External validation of an AI algorithm for pulmonary nodule malignancy risk estimation on a dataset of incidentally detected pulmonary nodules

R. Dinnessen, K. Venkadesh, D. Peeters, H. Gietema, E. Scholten, C. Schaefer-Prokop and C. Jacobs

European Congress of Radiology 2024.

Purpose: An AI algorithm for malignancy risk estimation was developed and validated on screen-detected pulmonary nodules.

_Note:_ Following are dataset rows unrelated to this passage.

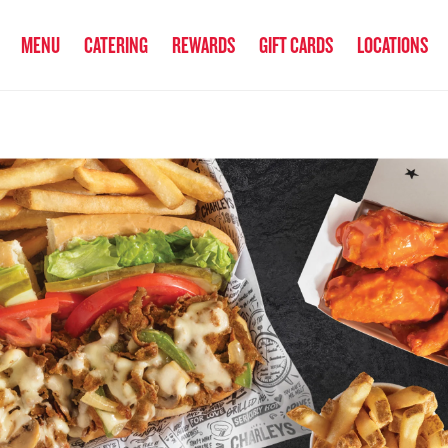
anked the #1 Philly Cheesesteak in America
by Eat This, Not That! an
MENU
CATERING
REWARDS
GIFT CARDS
LOCATIONS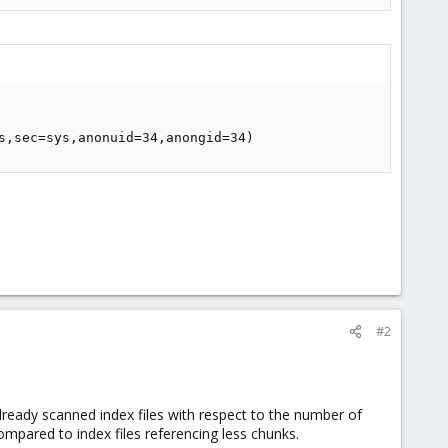
s,sec=sys,anonuid=34,anongid=34)
#2
lready scanned index files with respect to the number of
compared to index files referencing less chunks.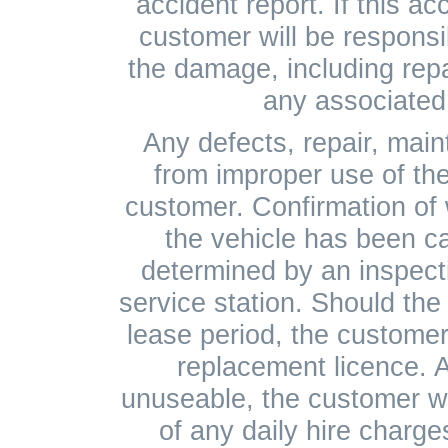
accident report. If this ac
customer will be responsib
the damage, including rep
any associated 
Any defects, repair, mai
from improper use of the
customer. Confirmation of
the vehicle has been c
determined by an inspect
service station. Should the 
lease period, the customer 
replacement licence. As
unuseable, the customer wil
of any daily hire charges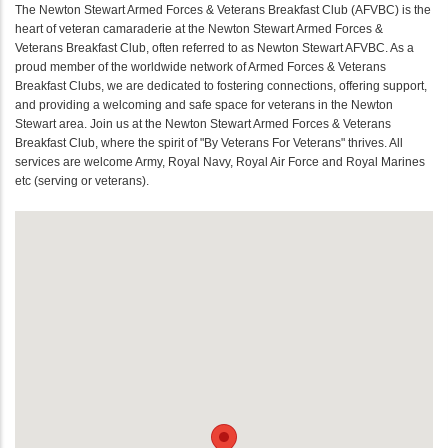
The Newton Stewart Armed Forces & Veterans Breakfast Club (AFVBC) is the
heart of veteran camaraderie at the Newton Stewart Armed Forces &
Veterans Breakfast Club, often referred to as Newton Stewart AFVBC. As a
proud member of the worldwide network of Armed Forces & Veterans
Breakfast Clubs, we are dedicated to fostering connections, offering support,
and providing a welcoming and safe space for veterans in the Newton
Stewart area. Join us at the Newton Stewart Armed Forces & Veterans
Breakfast Club, where the spirit of "By Veterans For Veterans" thrives. All
services are welcome Army, Royal Navy, Royal Air Force and Royal Marines
etc (serving or veterans).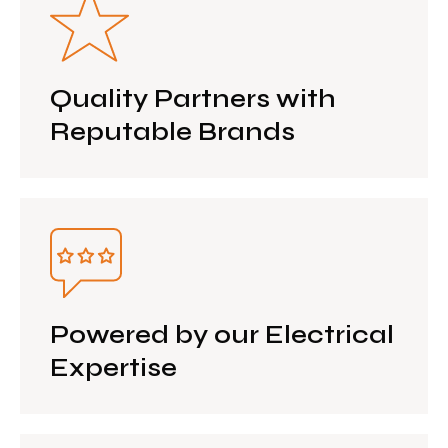
Quality Partners with
Reputable Brands
Powered by our Electrical
Expertise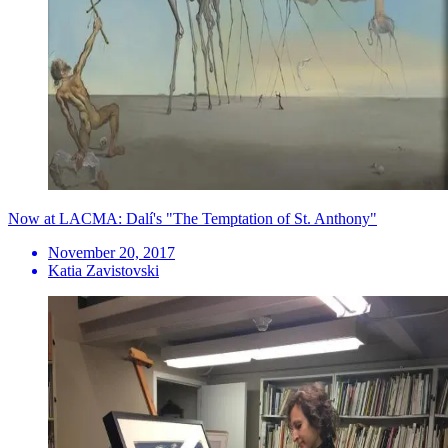
Now at LACMA: Dalí's "The Temptation of St. Anthony"
November 20, 2017
Katia Zavistovski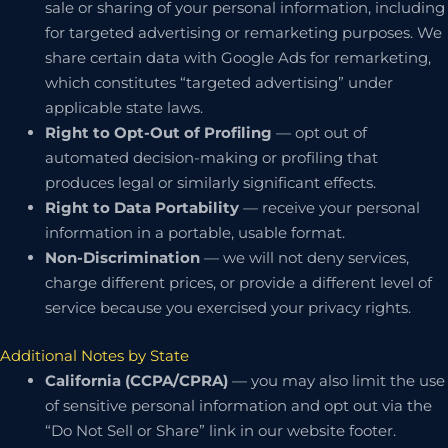
sale or sharing of your personal information, including
for targeted advertising or remarketing purposes. We
share certain data with Google Ads for remarketing,
which constitutes “targeted advertising” under
applicable state laws.
Right to Opt-Out of Profiling
— opt out of
automated decision-making or profiling that
produces legal or similarly significant effects.
Right to Data Portability
— receive your personal
information in a portable, usable format.
Non-Discrimination
— we will not deny services,
charge different prices, or provide a different level of
service because you exercised your privacy rights.
Additional Notes by State
California (CCPA/CPRA)
— you may also limit the use
of sensitive personal information and opt out via the
“Do Not Sell or Share” link in our website footer.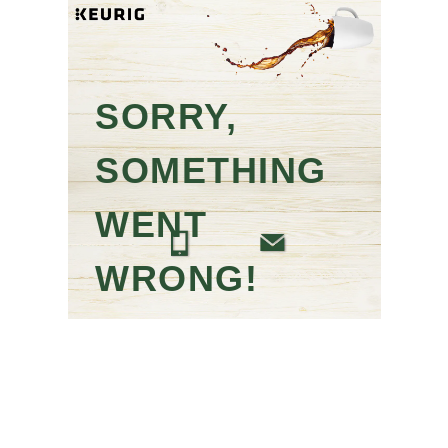
SORRY,
SOMETHING
WENT
WRONG!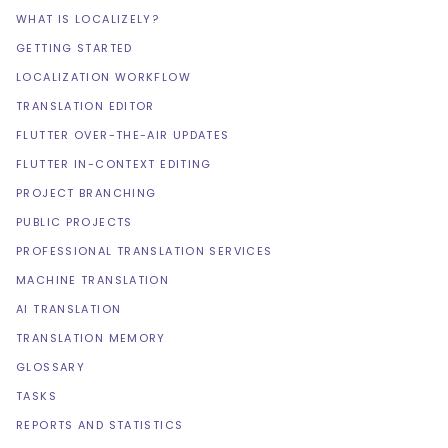
WHAT IS LOCALIZELY?
GETTING STARTED
LOCALIZATION WORKFLOW
TRANSLATION EDITOR
FLUTTER OVER-THE-AIR UPDATES
FLUTTER IN-CONTEXT EDITING
PROJECT BRANCHING
PUBLIC PROJECTS
PROFESSIONAL TRANSLATION SERVICES
MACHINE TRANSLATION
AI TRANSLATION
TRANSLATION MEMORY
GLOSSARY
TASKS
REPORTS AND STATISTICS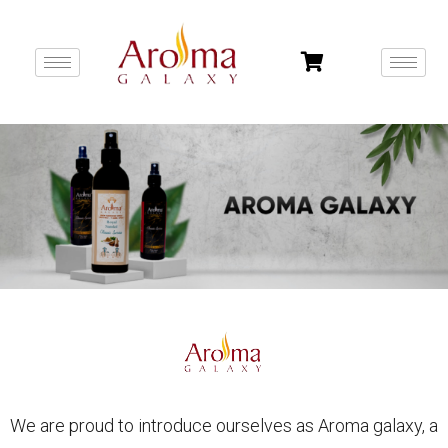
We are proud to introduce ourselves as Aroma galaxy, a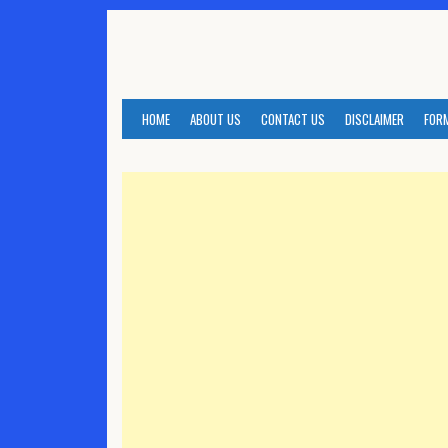
Skip
to
content
HOME
ABOUT US
CONTACT US
DISCLAIMER
FOR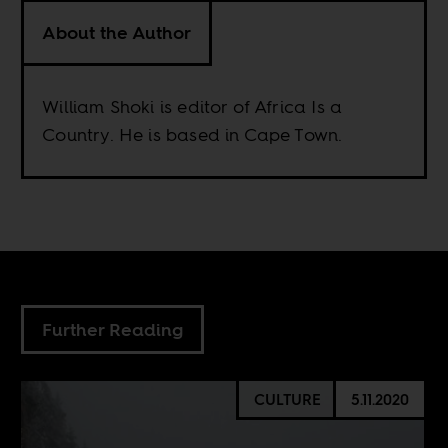
About the Author
William Shoki is editor of Africa Is a
Country. He is based in Cape Town.
Further Reading
CULTURE
5.11.2020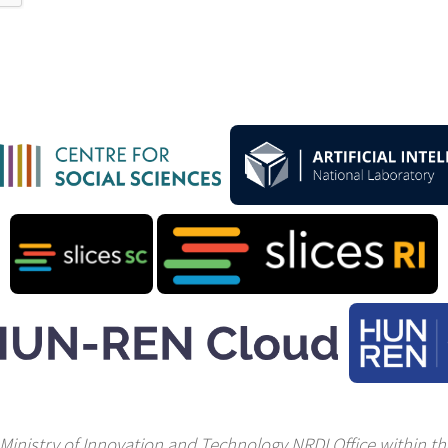
Ministry of Innovation and Technology NRDI Office within the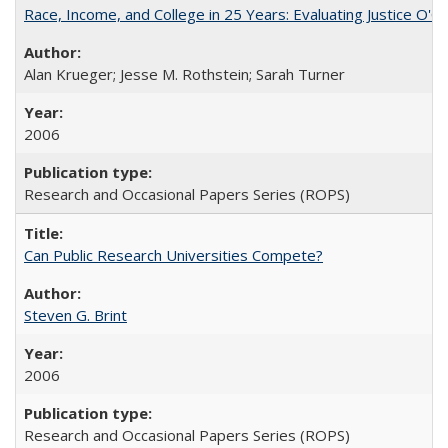
Race, Income, and College in 25 Years: Evaluating Justice O'C
Alan Krueger; Jesse M. Rothstein; Sarah Turner
2006
Research and Occasional Papers Series (ROPS)
Can Public Research Universities Compete?
Steven G. Brint
2006
Research and Occasional Papers Series (ROPS)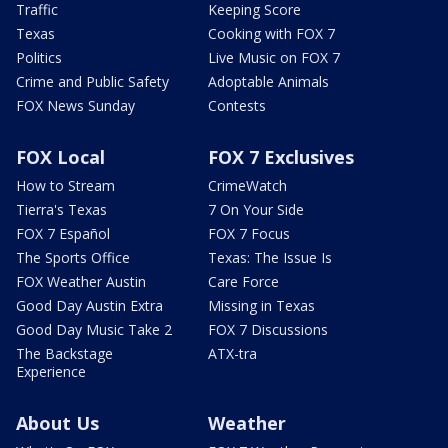
Traffic
Keeping Score
Texas
Cooking with FOX 7
Politics
Live Music on FOX 7
Crime and Public Safety
Adoptable Animals
FOX News Sunday
Contests
FOX Local
FOX 7 Exclusives
How to Stream
CrimeWatch
Tierra's Texas
7 On Your Side
FOX 7 Español
FOX 7 Focus
The Sports Office
Texas: The Issue Is
FOX Weather Austin
Care Force
Good Day Austin Extra
Missing in Texas
Good Day Music Take 2
FOX 7 Discussions
The Backstage
ATX-tra
Experience
About Us
Weather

We aimed to test the AI algorithm in clinical data and compare the results to the Brock model.

Methods and materials: A size-matched dataset of solid incidentally detected pulmonary nodules with a diameter range between 5-15 mm was collected, consisting of 53 malignant nodules from CT scans performed at least two months prior to a lung cancer diagnosis, and 53 benign nodules. Differences in patient and nodule characteristics between the malignant and benign groups were assessed. AUCs and 95% confidence intervals were determined and compared using the DeLong method. Sensitivity and specificity were determined at a 10% malignancy risk threshold for the AI algorithm and Brock model, according to the British Thoracic Society guidelines.

Results: No statistical difference in size was detected between the malignant and benign nodules (median [range]: 10.8 [5.8, 15.4]; 10.4 [5.8, 15.1]; respectively). Cases with malignant nodules had a significantly lower number of nodules (p=0.001). The AI algorithm significantly outperformed the Brock model (p<0.001). AUC [95% CI] of the AI algorithm and Brock model were 0.87 [0.80-0.94] and 0.59 [0.48-0.69], respectively. The AI algorithm had a higher sensitivity (0.60 [0.46-0.74]) and specificity (0.87 [0.75-0.95]) than the Brock model (0.42 [0.28-0.56]; 0.75 [0.62-0.86]; respectively).

Conclusion: The AI algorithm outperformed the Brock model in a clinical dataset with a more heterogeneous population than a screening population. The AI algorithm demonstrated the potential for nodule risk stratification in a clinical setting, which can aid clinicians in decisions in nodule management, thereby potentially reducing unnecessary follow-up.

Limitations: This is a retrospective validation on a single-centre dataset. More research is needed to test the performance in larger and multi-centre data.